Northwestern University, Chicago, IL.
Circ Cardiovasc Imaging. 2013 Sep;6(5):776-83. doi: 10.1161/CIRCIMAGING.112.000319. Epub 2013 Aug 7.
The prevalence of prosthesis-patient mismatch (PPM) and its impact on survival after aortic valve replacement have not been clearly defined. Historically, the presence of PPM was identified from postoperative echocardiograms or preoperative manufacturer-provided charts, resulting in wide discrepancies. The 2009 American Society of Echocardiography (ASE) guidelines proposed an algorithmic approach to calculate PPM. This study compared PPM prevalence and its impact on survival using 3 modalities: (1) the ASE guidelines-suggested algorithm (ASE PPM); (2) the manufacturer-provided charts (M PPM); and (3) the echocardiographically measured, body surface area-indexed, effective orifice area (EOAi PPM) measurement.

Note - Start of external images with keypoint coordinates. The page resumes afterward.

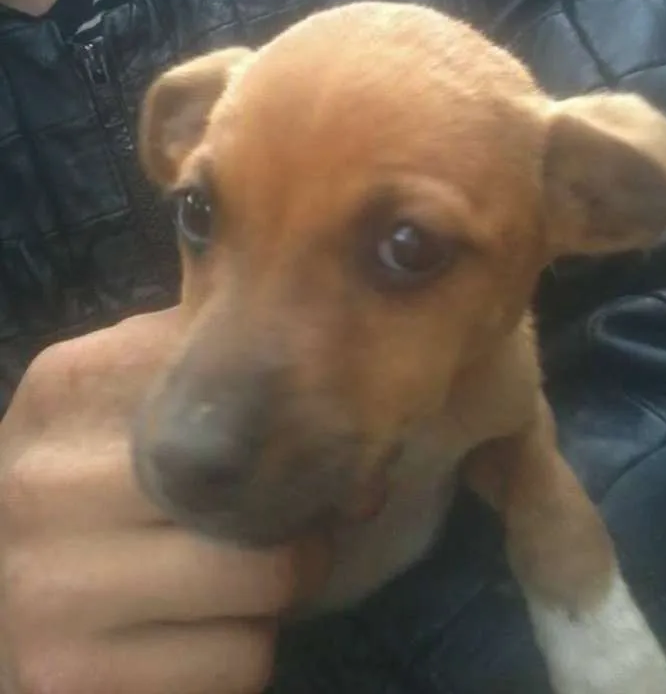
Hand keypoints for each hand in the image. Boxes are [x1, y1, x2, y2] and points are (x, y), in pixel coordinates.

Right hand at [0, 309, 327, 693]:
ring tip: (235, 575)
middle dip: (294, 509)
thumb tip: (317, 324)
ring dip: (275, 587)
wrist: (15, 594)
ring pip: (267, 579)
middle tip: (278, 517)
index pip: (231, 378)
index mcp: (67, 387)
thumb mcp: (130, 395)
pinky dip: (243, 652)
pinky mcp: (71, 681)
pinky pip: (241, 663)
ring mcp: (46, 590)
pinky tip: (200, 633)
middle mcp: (41, 483)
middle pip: (260, 485)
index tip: (292, 436)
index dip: (288, 412)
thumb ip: (202, 355)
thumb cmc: (98, 483)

A total of 614 patients underwent aortic valve replacement with bovine pericardial valves from 2004 to 2009 and had normal preoperative systolic function. EOAi PPM was severe if EOAi was ≤ 0.60 cm(2)/m(2), moderate if EOAi was 0.60 to 0.85 cm(2)/m(2), and absent (none) if EOAi was ≥ 0.85 cm(2)/m(2). ASE PPM was severe in 22 (3.6%), moderate in 6 (1%), and absent (none) in 586 (95.4%). ASE PPM was similar to manufacturer-provided PPM (P=1.00). ASE PPM differed significantly from EOAi PPM (P<0.001), which identified severe mismatch in 170 (29.7%), moderate in 191 (33.4%), and absent (none) in 211 patients (36.9%). Irrespective of the PPM classification method, PPM did not adversely affect midterm survival (average follow-up, 4.1 ± 1.8 years; median, 3.9 years; range, 0.01-8 years). There were no reoperations for PPM.
In patients with normal systolic function undergoing bovine pericardial aortic valve replacement, the prevalence of PPM using the algorithmic-ASE approach was low and correlated well with manufacturer-provided PPM. Independent of the method of PPM assessment, PPM was not associated with medium-term mortality.
人工瓣膜-患者不匹配(PPM)的流行程度及其对主动脉瓣置换术后生存的影响尚不清楚。历史上,PPM 是通过术后超声心动图或术前制造商提供的图表来确定的,这导致了很大的差异。2009 年美国超声心动图学会(ASE)指南提出了一种计算 PPM 的算法方法。本研究比较了 3 种方法的 PPM 流行程度及其对生存的影响:(1)ASE 指南建议的算法(ASE PPM);(2)制造商提供的图表(MPPM);(3)超声心动图测量的、体表面积指数化的有效瓣口面积(EOAi PPM)测量。
共有 614 例患者于 2004 年至 2009 年接受牛心包主动脉瓣置换术,且术前收缩功能正常。EOAi PPM 严重,如果 EOAI 小于或等于 0.60 cm2/m2;中度,如果 EOAI 为 0.60 至 0.85 cm2/m2;无(无),如果 EOAI 大于或等于 0.85 cm2/m2。ASE PPM 严重 22 例(3.6%),中度 6 例(1%),无(无)586 例(95.4%)。ASE PPM 与制造商提供的 PPM 相似(P=1.00)。ASE PPM 与 EOAi PPM 差异显著(P<0.001),其中 170 例(29.7%)严重不匹配,191 例(33.4%)中度不匹配,211 例(36.9%)无(无)。无论 PPM 分类方法如何,PPM 均未对中期生存率产生不利影响(平均随访 4.1±1.8 年;中位数 3.9 年;范围 0.01-8 年)。没有因 PPM 而进行再次手术。
在接受牛心包主动脉瓣置换术的收缩功能正常的患者中,使用算法-ASE 方法的 PPM 患病率较低,与制造商提供的 PPM 相关性良好。无论 PPM 评估方法如何,PPM 均与中期死亡率无关。